---- DATA FOR ANALYSIS
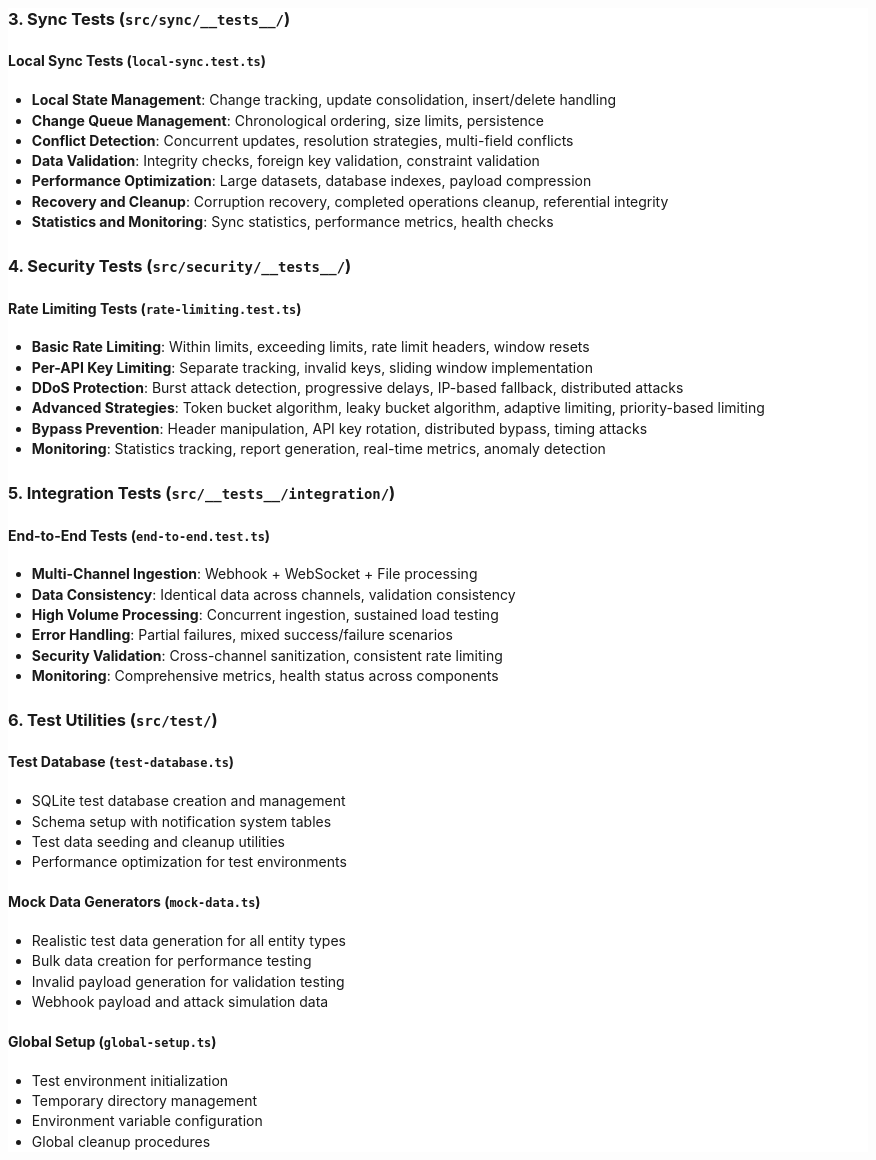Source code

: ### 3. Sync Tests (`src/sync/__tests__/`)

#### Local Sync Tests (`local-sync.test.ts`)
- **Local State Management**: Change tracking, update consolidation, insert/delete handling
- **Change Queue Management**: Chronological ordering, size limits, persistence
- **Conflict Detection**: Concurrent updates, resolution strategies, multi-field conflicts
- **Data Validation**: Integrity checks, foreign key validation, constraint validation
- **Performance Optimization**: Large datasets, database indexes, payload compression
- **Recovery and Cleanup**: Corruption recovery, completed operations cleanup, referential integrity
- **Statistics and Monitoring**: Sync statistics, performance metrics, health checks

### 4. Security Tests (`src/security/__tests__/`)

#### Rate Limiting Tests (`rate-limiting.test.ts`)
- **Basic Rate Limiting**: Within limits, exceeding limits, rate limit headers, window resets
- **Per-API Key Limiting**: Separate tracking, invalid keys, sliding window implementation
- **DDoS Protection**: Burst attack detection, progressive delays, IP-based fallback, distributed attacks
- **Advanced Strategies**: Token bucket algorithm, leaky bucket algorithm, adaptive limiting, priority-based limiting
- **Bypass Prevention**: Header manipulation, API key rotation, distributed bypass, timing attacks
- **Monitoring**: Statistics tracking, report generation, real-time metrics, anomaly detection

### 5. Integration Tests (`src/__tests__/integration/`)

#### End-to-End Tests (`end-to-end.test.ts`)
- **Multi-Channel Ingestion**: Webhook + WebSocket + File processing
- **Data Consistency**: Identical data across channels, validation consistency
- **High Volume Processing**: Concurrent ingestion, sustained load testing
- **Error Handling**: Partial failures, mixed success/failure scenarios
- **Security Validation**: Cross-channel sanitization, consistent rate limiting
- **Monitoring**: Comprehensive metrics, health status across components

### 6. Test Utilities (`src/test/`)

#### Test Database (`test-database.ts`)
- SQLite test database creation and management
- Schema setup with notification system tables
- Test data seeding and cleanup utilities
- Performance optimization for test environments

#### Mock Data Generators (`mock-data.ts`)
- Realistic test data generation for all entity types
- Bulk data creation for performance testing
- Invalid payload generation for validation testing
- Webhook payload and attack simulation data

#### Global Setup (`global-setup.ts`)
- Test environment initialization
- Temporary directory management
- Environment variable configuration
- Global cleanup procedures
--------
---- DATA FOR ANALYSIS
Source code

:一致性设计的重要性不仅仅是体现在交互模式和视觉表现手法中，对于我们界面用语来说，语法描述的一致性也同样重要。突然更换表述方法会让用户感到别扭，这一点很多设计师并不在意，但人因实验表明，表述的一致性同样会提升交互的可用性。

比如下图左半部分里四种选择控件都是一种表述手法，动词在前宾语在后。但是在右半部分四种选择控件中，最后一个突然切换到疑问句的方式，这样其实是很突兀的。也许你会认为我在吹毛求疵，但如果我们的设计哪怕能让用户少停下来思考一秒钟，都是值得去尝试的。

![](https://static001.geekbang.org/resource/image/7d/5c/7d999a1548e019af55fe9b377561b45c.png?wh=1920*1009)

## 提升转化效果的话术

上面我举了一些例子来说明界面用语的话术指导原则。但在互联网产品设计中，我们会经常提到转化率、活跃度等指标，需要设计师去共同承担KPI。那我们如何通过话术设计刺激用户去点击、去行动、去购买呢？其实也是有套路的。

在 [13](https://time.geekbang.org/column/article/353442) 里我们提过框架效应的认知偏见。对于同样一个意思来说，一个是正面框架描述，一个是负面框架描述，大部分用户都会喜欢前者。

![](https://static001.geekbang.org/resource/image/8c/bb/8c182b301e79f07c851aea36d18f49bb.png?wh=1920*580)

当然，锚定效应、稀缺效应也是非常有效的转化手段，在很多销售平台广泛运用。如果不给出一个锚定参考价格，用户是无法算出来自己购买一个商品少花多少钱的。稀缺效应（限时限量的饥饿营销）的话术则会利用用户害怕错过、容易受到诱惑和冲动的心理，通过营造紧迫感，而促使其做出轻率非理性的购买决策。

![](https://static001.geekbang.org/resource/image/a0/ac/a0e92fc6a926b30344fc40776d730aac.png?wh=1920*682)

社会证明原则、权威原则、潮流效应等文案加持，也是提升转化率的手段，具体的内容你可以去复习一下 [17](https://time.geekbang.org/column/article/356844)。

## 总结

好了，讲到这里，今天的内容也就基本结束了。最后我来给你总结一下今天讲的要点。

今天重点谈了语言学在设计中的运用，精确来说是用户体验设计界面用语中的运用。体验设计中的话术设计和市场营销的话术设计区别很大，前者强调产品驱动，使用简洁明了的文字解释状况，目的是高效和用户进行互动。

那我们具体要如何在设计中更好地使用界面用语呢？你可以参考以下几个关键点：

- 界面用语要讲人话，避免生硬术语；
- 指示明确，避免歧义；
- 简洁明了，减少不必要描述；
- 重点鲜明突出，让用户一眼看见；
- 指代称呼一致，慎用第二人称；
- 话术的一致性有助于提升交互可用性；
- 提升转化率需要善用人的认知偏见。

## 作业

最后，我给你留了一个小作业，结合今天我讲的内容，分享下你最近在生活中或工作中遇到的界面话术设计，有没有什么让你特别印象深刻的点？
--------
* _THE PROBLEM_
Scan the records above for the lines holding "- **Advanced Strategies**: Token" and "### 5. Integration". Transcribe those two and every line between them word for word, and no others.

* _THE ANSWER_
- **Advanced Strategies**: Token bucket algorithm, leaky bucket algorithm, adaptive limiting, priority-based limiting
- **Bypass Prevention**: Header manipulation, API key rotation, distributed bypass, timing attacks
- **Monitoring**: Statistics tracking, report generation, real-time metrics, anomaly detection

### 5. Integration Tests (`src/__tests__/integration/`)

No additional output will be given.